# [WHAT THE TASK ASKS]
Once the images are removed, set down everything else in the listing below exactly.

# [DATA FOR THE TASK]
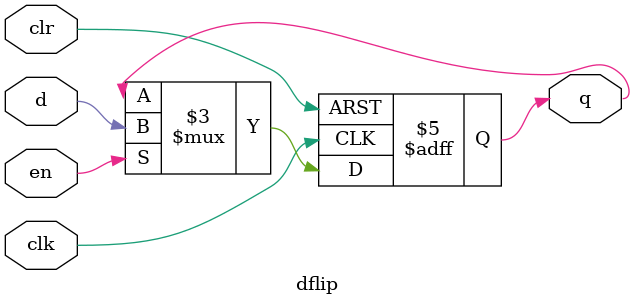
<source format=v>

module dflip(q, d, clk, en, clr);
   
   //Inputs
   input d, clk, en, clr;
   
   //Internal wire
   wire clr;

   //Output
   output q;
   
   //Register
   reg q;

   //Intialize q to 0
   initial
   begin
       q = 1'b0;
   end

   //Set value of q on positive edge of the clock or clear
   always @(posedge clk or posedge clr) begin
       //If clear is high, set q to 0
       if (clr) begin
           q <= 1'b0;
       //If enable is high, set q to the value of d
       end else if (en) begin
           q <= d;
       end
   end
	
endmodule 

</source>
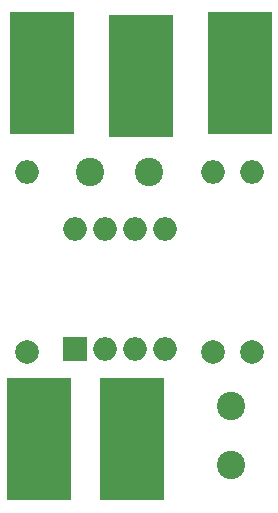
<source format=gts>
G04 #@! TF.FileFunction,Soldermask,Top*
%FSLAX46Y46*%
G04 Gerber Fmt 4.6, Leading zero omitted, Abs format (unit mm)*
G04 Created by KiCad (PCBNEW 4.0.7) date 06/03/18 15:05:31*
%MOMM*%
%LPD*%
G01*
G04 APERTURE LIST*
%ADD10C,0.100000*%
%ADD11R,2.000000X2.000000*%
%ADD12O,2.000000X2.000000*%
%ADD13C,2.400000*%
%ADD14R,5.400000X10.400000*%
%ADD15C,2.000000*%
G04 APERTURE END LIST*
D10*
D11*
X149860000Y-115570000D03*
D12*
X157480000Y-105410000D03*
X152400000Y-115570000D03*
X154940000Y-105410000D03*
X154940000Y-115570000D03*
X152400000Y-105410000D03*
X157480000Y-115570000D03*
X149860000Y-105410000D03*
D13*
X151130000Y-100584000D03*
X156130000Y-100584000D03*
X163068000Y-120396000D03*
X163068000Y-125396000D03*
D14*
X154686000Y-123190000D03*
X146812000Y-123190000D03*
X147066000Y-92202000D03*
X163830000Y-92202000D03*
X155448000Y-92456000D03*
D15*
X161544000Y-115824000D03*
D12*
X161544000Y-100584000D03*
D15*
X164846000Y-115824000D03*
D12*
X164846000Y-100584000D03*
D15*
X145796000Y-115824000D03*
D12*
X145796000Y-100584000D03*
M02*

</source>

# [RESULT OF THE TASK]
<source format=v>

module dflip(q, d, clk, en, clr);
   
   //Inputs
   input d, clk, en, clr;
   
   //Internal wire
   wire clr;

   //Output
   output q;
   
   //Register
   reg q;

   //Intialize q to 0
   initial
   begin
       q = 1'b0;
   end

   //Set value of q on positive edge of the clock or clear
   always @(posedge clk or posedge clr) begin
       //If clear is high, set q to 0
       if (clr) begin
           q <= 1'b0;
       //If enable is high, set q to the value of d
       end else if (en) begin
           q <= d;
       end
   end
	
endmodule 

</source>
<source format=gts>
G04 #@! TF.FileFunction,Soldermask,Top*
%FSLAX46Y46*%
G04 Gerber Fmt 4.6, Leading zero omitted, Abs format (unit mm)*
G04 Created by KiCad (PCBNEW 4.0.7) date 06/03/18 15:05:31*
%MOMM*%
%LPD*%
G01*
G04 APERTURE LIST*
%ADD10C,0.100000*%
%ADD11R,2.000000X2.000000*%
%ADD12O,2.000000X2.000000*%
%ADD13C,2.400000*%
%ADD14R,5.400000X10.400000*%
%ADD15C,2.000000*%
G04 APERTURE END LIST*
D10*
D11*
X149860000Y-115570000D03*
D12*
X157480000Y-105410000D03*
X152400000Y-115570000D03*
X154940000Y-105410000D03*
X154940000Y-115570000D03*
X152400000Y-105410000D03*
X157480000Y-115570000D03*
X149860000Y-105410000D03*
D13*
X151130000Y-100584000D03*
X156130000Y-100584000D03*
X163068000Y-120396000D03*
X163068000Y-125396000D03*
D14*
X154686000Y-123190000D03*
X146812000Y-123190000D03*
X147066000Y-92202000D03*
X163830000Y-92202000D03*
X155448000Y-92456000D03*
D15*
X161544000Y-115824000D03*
D12*
X161544000Y-100584000D03*
D15*
X164846000Y-115824000D03*
D12*
X164846000Y-100584000D03*
D15*
X145796000Y-115824000D03*
D12*
X145796000Y-100584000D03*
M02*

</source>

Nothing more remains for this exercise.